»»

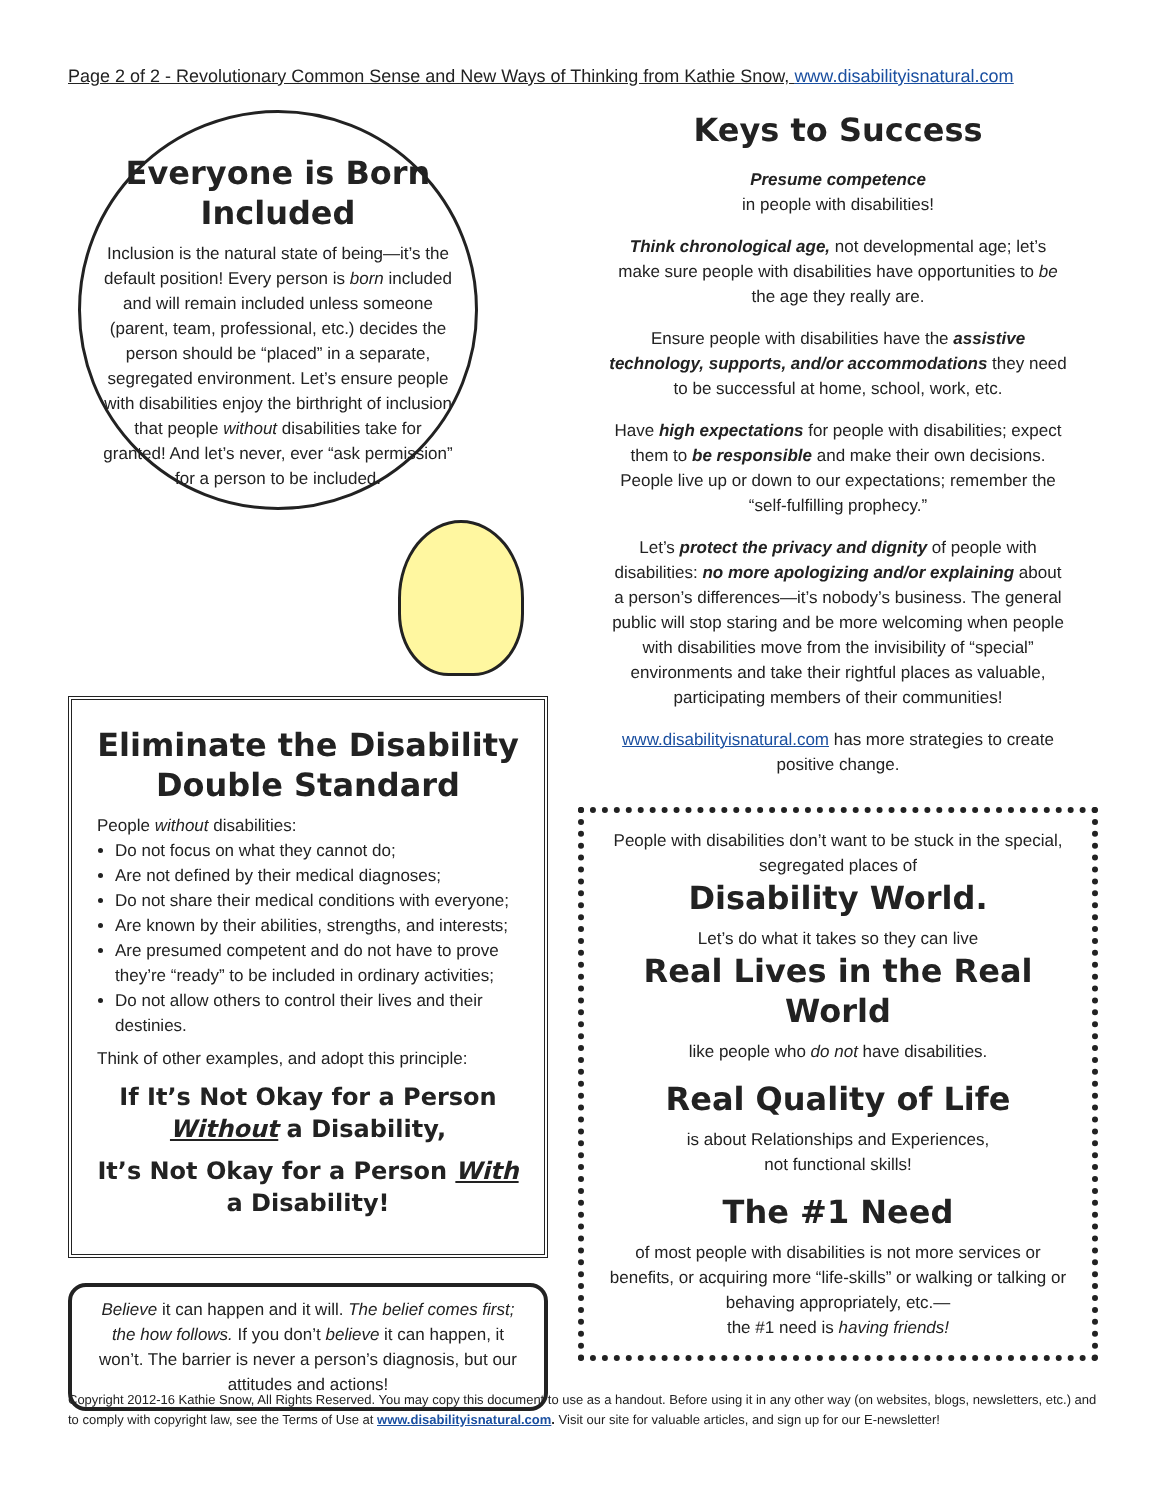Page 2 of 2 - Revolutionary Common Sense and New Ways of Thinking from Kathie Snow, www.disabilityisnatural.com
Everyone is Born Included
Inclusion is the natural state of being—it’s the default position! Every person is born included and will remain included unless someone (parent, team, professional, etc.) decides the person should be “placed” in a separate, segregated environment. Let’s ensure people with disabilities enjoy the birthright of inclusion that people without disabilities take for granted! And let’s never, ever “ask permission” for a person to be included.
Eliminate the Disability Double Standard
People without disabilities:
Do not focus on what they cannot do;
Are not defined by their medical diagnoses;
Do not share their medical conditions with everyone;
Are known by their abilities, strengths, and interests;
Are presumed competent and do not have to prove they’re “ready” to be included in ordinary activities;
Do not allow others to control their lives and their destinies.
Think of other examples, and adopt this principle:
If It’s Not Okay for a Person Without a Disability,
It’s Not Okay for a Person With a Disability!
Believe it can happen and it will. The belief comes first; the how follows. If you don’t believe it can happen, it won’t. The barrier is never a person’s diagnosis, but our attitudes and actions!
Keys to Success
Presume competence
in people with disabilities!
Think chronological age, not developmental age; let’s make sure people with disabilities have opportunities to be the age they really are.
Ensure people with disabilities have the assistive technology, supports, and/or accommodations they need to be successful at home, school, work, etc.
Have high expectations for people with disabilities; expect them to be responsible and make their own decisions. People live up or down to our expectations; remember the “self-fulfilling prophecy.”
Let’s protect the privacy and dignity of people with disabilities: no more apologizing and/or explaining about a person’s differences—it’s nobody’s business. The general public will stop staring and be more welcoming when people with disabilities move from the invisibility of “special” environments and take their rightful places as valuable, participating members of their communities!
www.disabilityisnatural.com has more strategies to create positive change.
People with disabilities don’t want to be stuck in the special, segregated places of
Disability World.
Let’s do what it takes so they can live
Real Lives in the Real World
like people who do not have disabilities.
Real Quality of Life
is about Relationships and Experiences,
not functional skills!
The #1 Need
of most people with disabilities is not more services or benefits, or acquiring more “life-skills” or walking or talking or behaving appropriately, etc.—
the #1 need is having friends!
Copyright 2012-16 Kathie Snow, All Rights Reserved. You may copy this document to use as a handout. Before using it in any other way (on websites, blogs, newsletters, etc.) and to comply with copyright law, see the Terms of Use at www.disabilityisnatural.com. Visit our site for valuable articles, and sign up for our E-newsletter!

««

### Your task
For the entries above, return an exact copy that omits the images.

### Exercise response
Page 2 of 2 - Revolutionary Common Sense and New Ways of Thinking from Kathie Snow, www.disabilityisnatural.com
Everyone is Born Included
Inclusion is the natural state of being—it’s the default position! Every person is born included and will remain included unless someone (parent, team, professional, etc.) decides the person should be “placed” in a separate, segregated environment. Let’s ensure people with disabilities enjoy the birthright of inclusion that people without disabilities take for granted! And let’s never, ever “ask permission” for a person to be included.
Eliminate the Disability Double Standard
People without disabilities:
Do not focus on what they cannot do;
Are not defined by their medical diagnoses;
Do not share their medical conditions with everyone;
Are known by their abilities, strengths, and interests;
Are presumed competent and do not have to prove they’re “ready” to be included in ordinary activities;
Do not allow others to control their lives and their destinies.
Think of other examples, and adopt this principle:
If It’s Not Okay for a Person Without a Disability,
It’s Not Okay for a Person With a Disability!
Believe it can happen and it will. The belief comes first; the how follows. If you don’t believe it can happen, it won’t. The barrier is never a person’s diagnosis, but our attitudes and actions!
Keys to Success
Presume competence
in people with disabilities!
Think chronological age, not developmental age; let’s make sure people with disabilities have opportunities to be the age they really are.
Ensure people with disabilities have the assistive technology, supports, and/or accommodations they need to be successful at home, school, work, etc.
Have high expectations for people with disabilities; expect them to be responsible and make their own decisions. People live up or down to our expectations; remember the “self-fulfilling prophecy.”
Let’s protect the privacy and dignity of people with disabilities: no more apologizing and/or explaining about a person’s differences—it’s nobody’s business. The general public will stop staring and be more welcoming when people with disabilities move from the invisibility of “special” environments and take their rightful places as valuable, participating members of their communities!
www.disabilityisnatural.com has more strategies to create positive change.
People with disabilities don’t want to be stuck in the special, segregated places of
Disability World.
Let’s do what it takes so they can live
Real Lives in the Real World
like people who do not have disabilities.
Real Quality of Life
is about Relationships and Experiences,
not functional skills!
The #1 Need
of most people with disabilities is not more services or benefits, or acquiring more “life-skills” or walking or talking or behaving appropriately, etc.—
the #1 need is having friends!
Copyright 2012-16 Kathie Snow, All Rights Reserved. You may copy this document to use as a handout. Before using it in any other way (on websites, blogs, newsletters, etc.) and to comply with copyright law, see the Terms of Use at www.disabilityisnatural.com. Visit our site for valuable articles, and sign up for our E-newsletter!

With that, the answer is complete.